The U.S. Department of Justice (DoJ) filed a complaint recently alleging that competing railroad equipment manufacturers Knorr-Bremse AG, Westinghouse Air Brake Technologies Corporation (Wabtec) and Faiveley Transport S.A. had unlawfully agreed not to recruit or hire each other's skilled employees, thus depriving them of competition for their services. Accompanying the complaint was a consent decree barring such agreements in the future.

The circumstances leading to the complaint, the government's decision to file civil, rather than criminal, charges against the defendants and the decree’s compliance provisions are important for several reasons.

Background

In 2015, Wabtec agreed to buy competitor Faiveley Transport in a $1.8 billion, HSR-reportable deal. During its investigation, DoJ discovered that at various times between 2009 and 2015, the two companies and Knorr-Bremse, a third competitor, had agreed not to solicit or hire each other's skilled employees—including project managers, engineers, sales executives, business unit heads and corporate officers. The agency eventually cleared the transaction, subject to Wabtec's divestiture of Faiveley's United States operations. An independent investigation of the "no-poach" agreements continued, however, resulting in the recent complaint and consent decree.

Five Takeaways

First, this is a no-poach enforcement action in a traditional, "old economy" industry. Earlier DoJ no-poach cases typically involved competition for the skilled employees of high-profile firms in "new economy" media/technology industries. There is no longer any reason to believe future no-poach prosecutions will be rare and limited to new economy firms.

Second, although in October 2016, DoJ publicly announced its intent to file criminal felony charges against firms engaged in no-poach agreements that were not tied to a legitimate transaction or collaboration (for example, a joint venture to develop new products), the agency here pursued civil charges because the parties had terminated the unlawful conduct before the agency's announcement. Going forward, criminal, not civil, enforcement will be the rule.

Third, the complaint alleges that as labor market allocations, defendants’ no-poach agreements were per se violations of the Sherman Act, and thus unlawful without regard to whether, in practice, they unreasonably restrained competition in a market consisting of rail industry employee services. The complaint notes, however, that Knorr-Bremse, Wabtec and Faiveley Transport were the three largest firms in a "insular" industry with a very limited pool of potential employees. How the agency would address no-poach agreements between smaller competitors in more open labor markets is uncertain.

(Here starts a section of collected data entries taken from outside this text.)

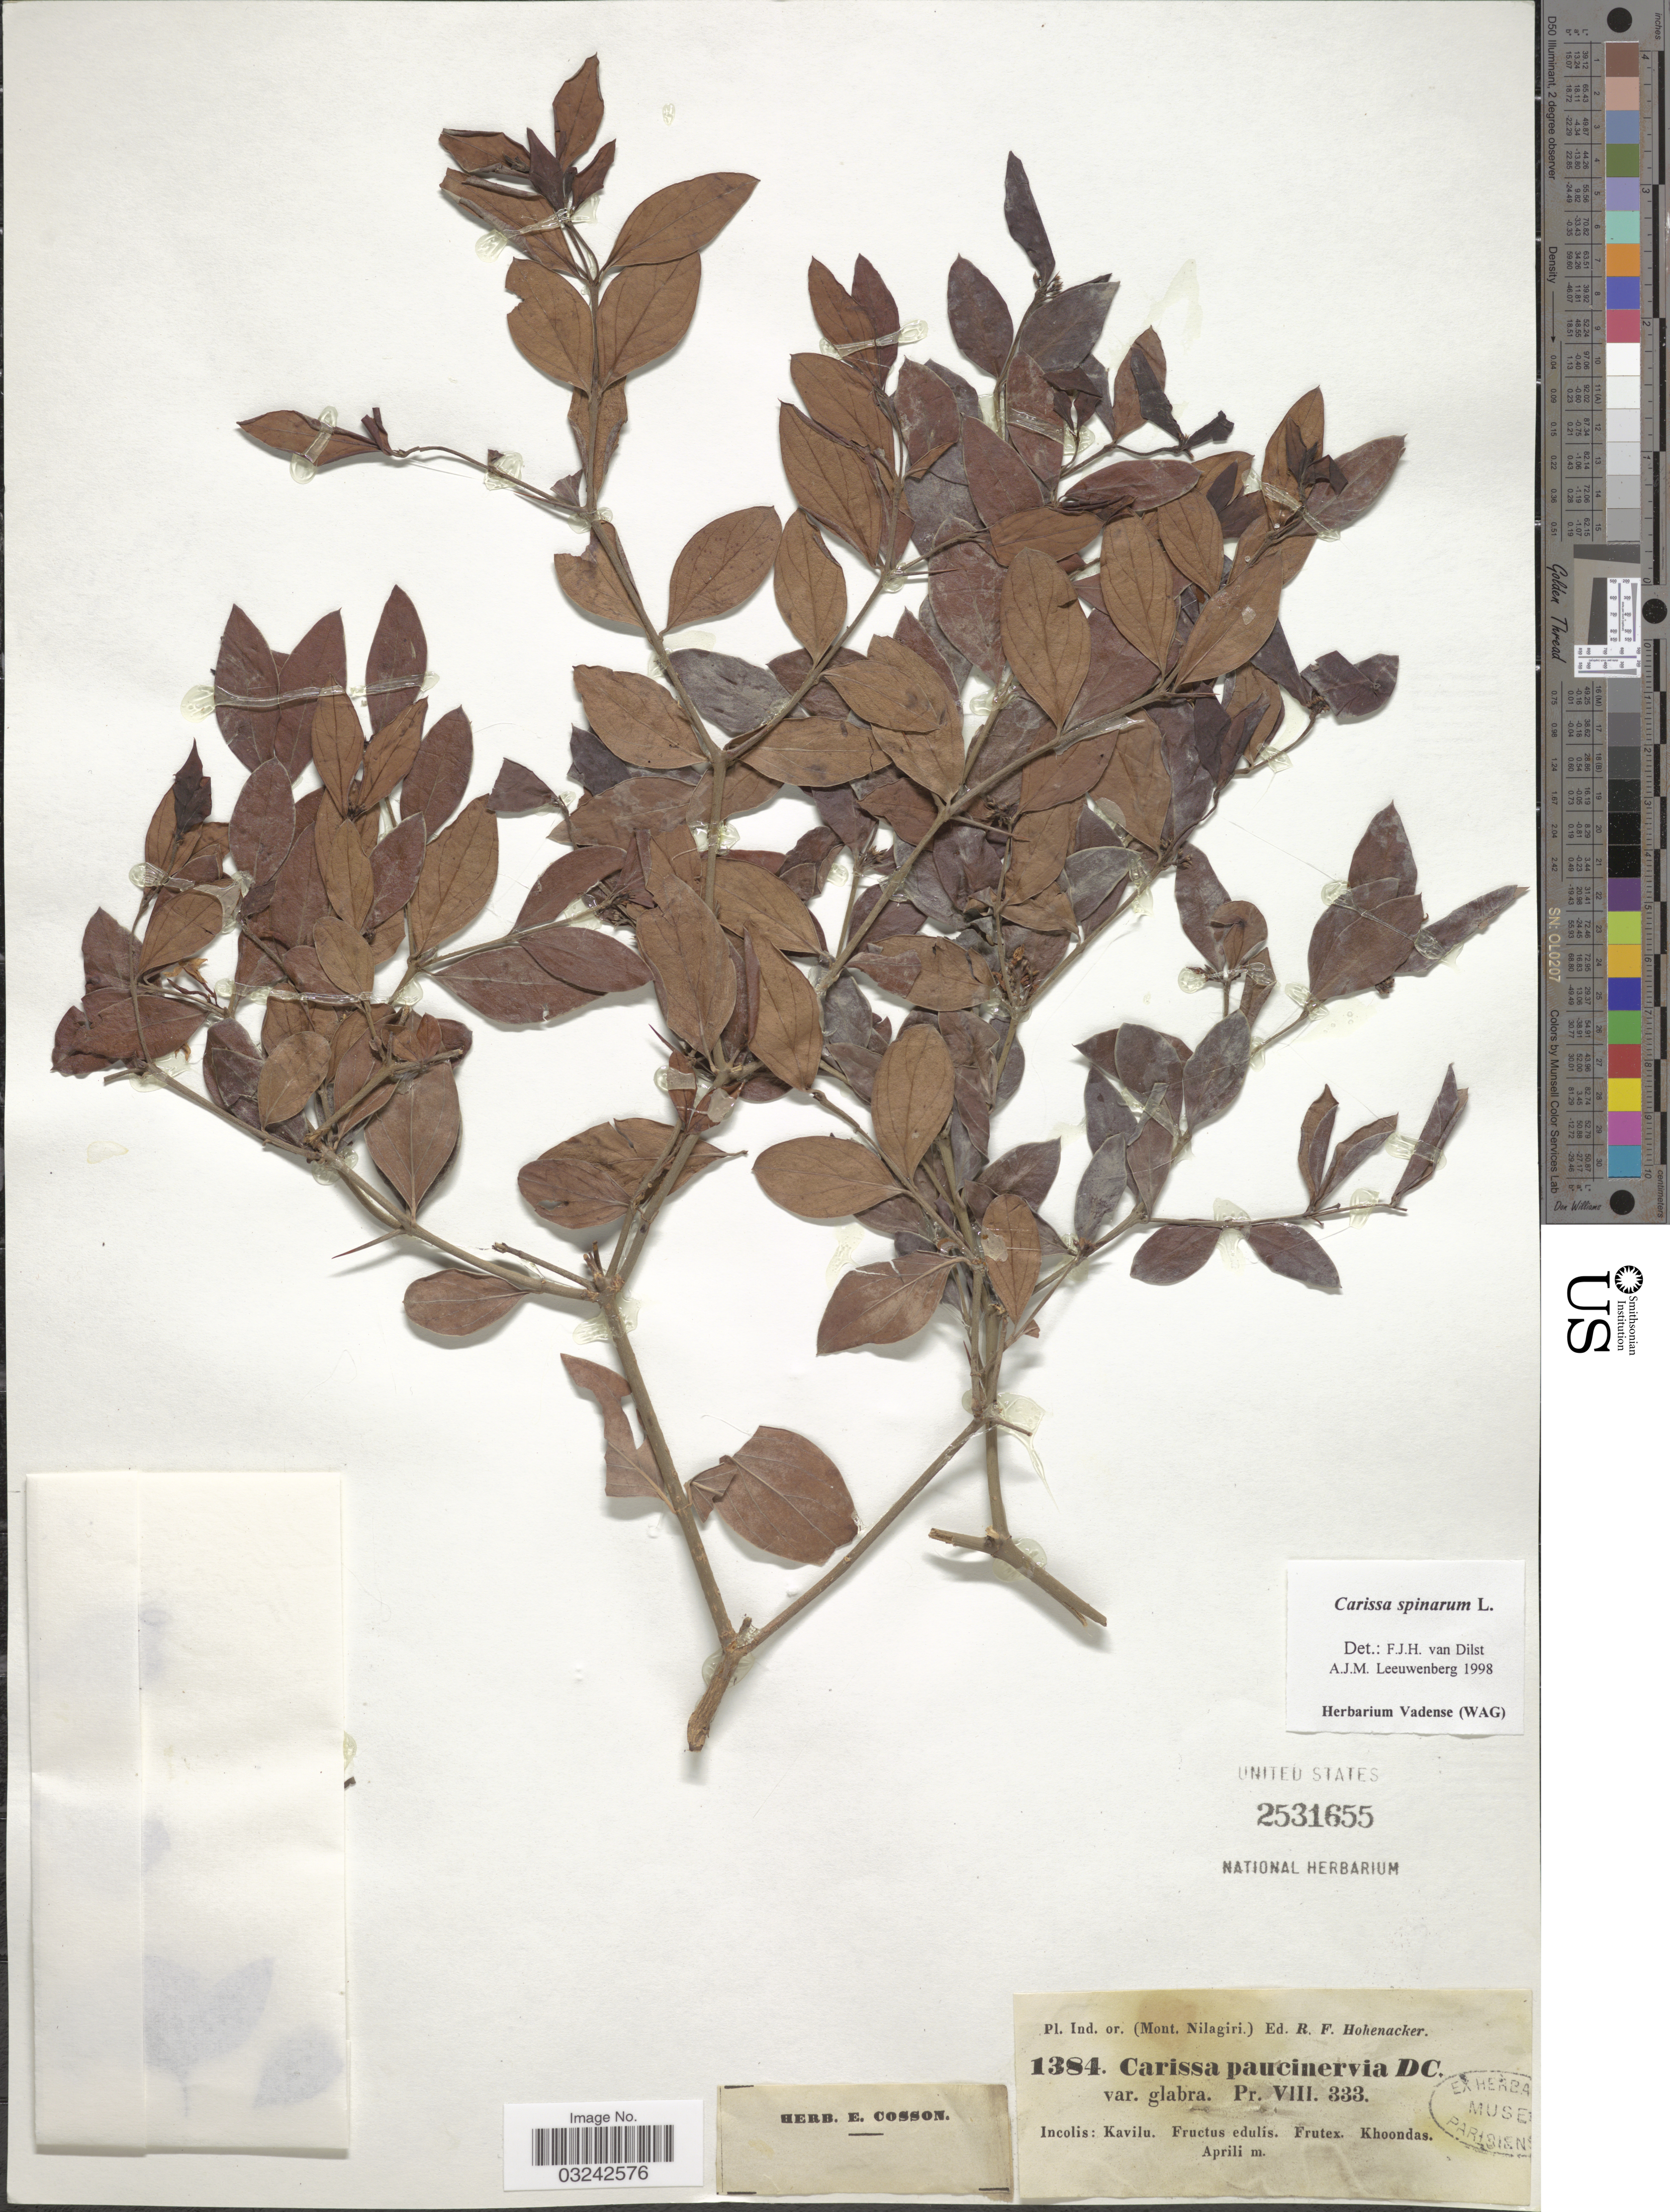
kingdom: Plantae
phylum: Tracheophyta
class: Magnoliopsida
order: Gentianales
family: Apocynaceae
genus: Carissa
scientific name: Carissa spinarum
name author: L.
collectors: R. F. Hohenacker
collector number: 1384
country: India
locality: Ind. or. (Mont. Nilagiri.). Incolis: Kavilu.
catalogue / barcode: US 2531655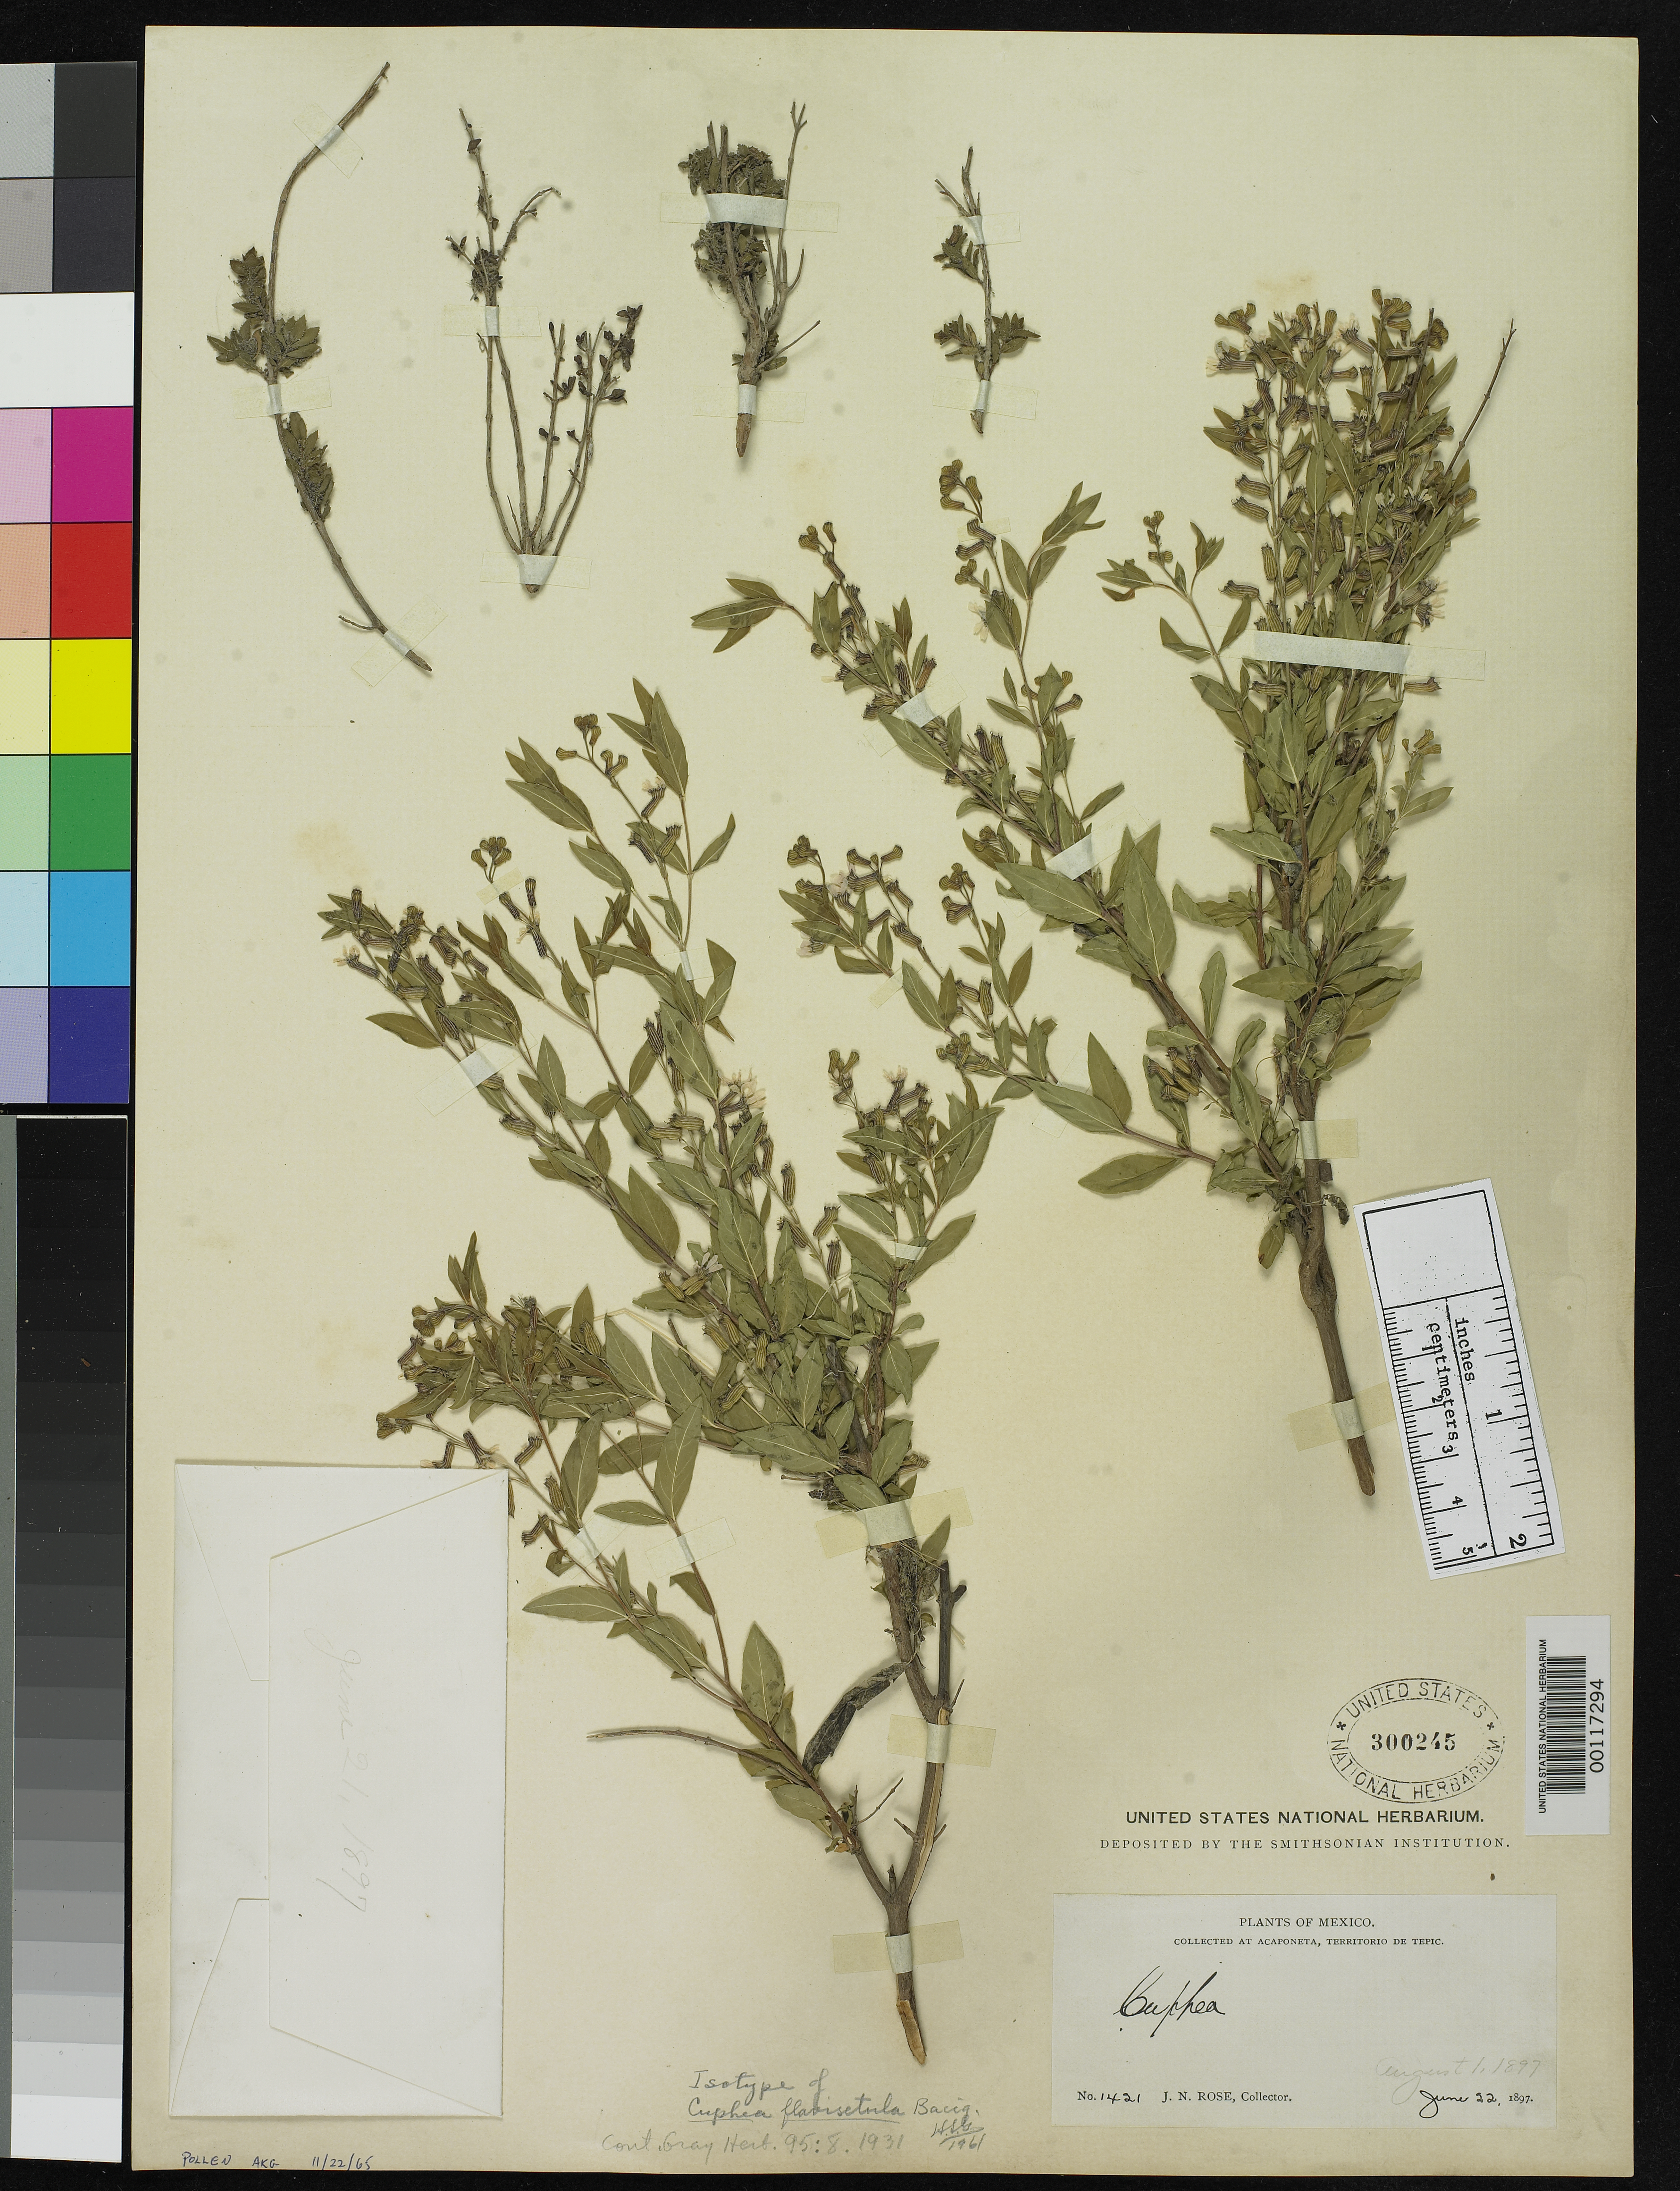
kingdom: Plantae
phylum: Tracheophyta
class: Magnoliopsida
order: Myrtales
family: Lythraceae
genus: Cuphea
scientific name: Cuphea flavisetula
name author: Bacigalupi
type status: Isotype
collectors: J. N. Rose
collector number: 1421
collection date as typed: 01 Aug 1897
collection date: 1897-08-01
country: Mexico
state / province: Nayarit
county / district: Tepic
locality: Acaponeta.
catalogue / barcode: US 300245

Fourth, the consent decree includes compliance terms that the DoJ has separately advised will likely become standard in all DoJ antitrust decrees. Defendants agree that in any future DoJ action regarding alleged violations of the decree, liability may be established by a lower standard of proof—a preponderance of evidence, rather than clear and convincing evidence. Defendants also agree to reimburse the government for successful compliance-related investigation and enforcement costs.

Finally, the case is a reminder that when, in an HSR merger investigation, DoJ or FTC issues broad "second requests" for documents and data, the investigation may, in practical effect, become an audit of all the parties’ recent and current commercial conduct. Company documents may reveal antitrust problems unrelated to the reported merger—for example, price-fixing or bid-rigging between the merger partners or with other competitors. Such conduct can lead to criminal prosecution. Firms considering mergers with competitors should "look before they leap" into the HSR process.